Si les fermetures d’usines de General Motors (GM) vont faire mal à certains sous-traitants québécois, d’autres se positionnent déjà pour se tailler une place dans l’industrie automobile de demain.

« À Sherbrooke, Verbom fait des panneaux pour Tesla. À Québec, LeddarTech conçoit un système pour les voitures autonomes. Même chose pour Varitron à Saint-Hubert, qui fabrique des cartes électroniques », observe François Adam, directeur général de l’Institut du véhicule innovant (IVI).

Selon lui, l’avenir de l’industrie automobile passe par ces entreprises à la fine pointe de la technologie, et qui vont continuer de pousser comme des champignons ces prochaines années.

Changement de cap

La semaine passée, le géant GM, valorisé à plus de 71 $ milliards à la Bourse de New York, a fait une croix sur certains modèles pour développer ses voitures autonomes et électriques.

Ce choix stratégique a fait des victimes, comme l’usine d’Oshawa, en Ontario, qui fermera ses portes l’an prochain.

Au Québec, plus de 6 500 personnes, dans 115 entreprises, travaillent dans l’industrie automobile, générant un chiffre d’affaires annuel de 1,8 milliard $, selon le ministère de l’Économie du Québec.

Les Waterville TG, Spectra Premium, Raufoss Canada, Exo-S ou encore Ressorts Liberté fournissent des pièces à des équipementiers, comme GM.

En 2017, cinq fabricants, dans huit usines, assemblaient toujours des voitures en Ontario, soit Chrysler, Ford, GM, Honda et Toyota.

La fermeture de l’usine GM d’Oshawa ne laisse donc rien présager de bon pour les sous-traitants québécois qui font leurs pièces, mais aussi pour ceux qui font des outils pour leurs usines.
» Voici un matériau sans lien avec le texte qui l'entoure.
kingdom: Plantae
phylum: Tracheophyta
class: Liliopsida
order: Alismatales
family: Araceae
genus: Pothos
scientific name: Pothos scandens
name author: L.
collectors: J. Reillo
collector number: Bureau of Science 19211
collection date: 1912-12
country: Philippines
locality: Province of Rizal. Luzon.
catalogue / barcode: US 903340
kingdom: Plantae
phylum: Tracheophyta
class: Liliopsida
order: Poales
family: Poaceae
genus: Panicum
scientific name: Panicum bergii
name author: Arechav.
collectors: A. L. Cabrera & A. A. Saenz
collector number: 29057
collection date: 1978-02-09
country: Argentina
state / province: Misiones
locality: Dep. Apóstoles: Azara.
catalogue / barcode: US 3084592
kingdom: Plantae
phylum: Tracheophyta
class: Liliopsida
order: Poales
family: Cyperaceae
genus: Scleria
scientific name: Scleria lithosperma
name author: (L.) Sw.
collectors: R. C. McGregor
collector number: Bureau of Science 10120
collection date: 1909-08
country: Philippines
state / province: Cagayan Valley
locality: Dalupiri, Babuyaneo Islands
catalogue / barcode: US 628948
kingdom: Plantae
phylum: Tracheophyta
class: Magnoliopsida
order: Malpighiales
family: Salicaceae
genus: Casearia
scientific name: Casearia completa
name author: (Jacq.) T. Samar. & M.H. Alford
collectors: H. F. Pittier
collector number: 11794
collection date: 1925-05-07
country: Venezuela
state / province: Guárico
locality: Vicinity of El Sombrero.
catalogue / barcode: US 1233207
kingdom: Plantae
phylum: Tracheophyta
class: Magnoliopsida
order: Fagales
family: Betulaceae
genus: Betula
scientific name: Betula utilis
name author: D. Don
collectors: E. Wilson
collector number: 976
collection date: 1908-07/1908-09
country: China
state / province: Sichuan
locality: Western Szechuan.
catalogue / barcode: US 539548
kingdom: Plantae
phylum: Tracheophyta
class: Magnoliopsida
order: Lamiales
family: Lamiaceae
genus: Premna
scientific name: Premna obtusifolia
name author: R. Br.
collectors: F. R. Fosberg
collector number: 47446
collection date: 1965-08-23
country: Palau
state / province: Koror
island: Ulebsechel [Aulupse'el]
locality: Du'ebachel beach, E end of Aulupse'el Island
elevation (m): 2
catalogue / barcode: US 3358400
« Dans les fournisseurs automobiles, il y a les pièces de véhicules, mais aussi l’outillage qui va dans les usines, donc si elles ferment, ces fournisseurs-là ne vendront pas d’équipement », craint le PDG de Sous-traitance industrielle Québec (STIQ), Richard Blanchet.

Pièces génériques

Pour le directeur du Centre interuniversitaire de recherche sur les réseaux d’entreprise, la logistique et le transport (CIRRELT), Yan Cimon, l’époque où les sous-traitants se font la guerre pour offrir les pièces génériques les moins chères est révolue.

Selon lui, les PME québécoises de demain devront s’habituer à faire de plus petits lots et à innover pour réussir à s’imposer dans l’industrie automobile du futur.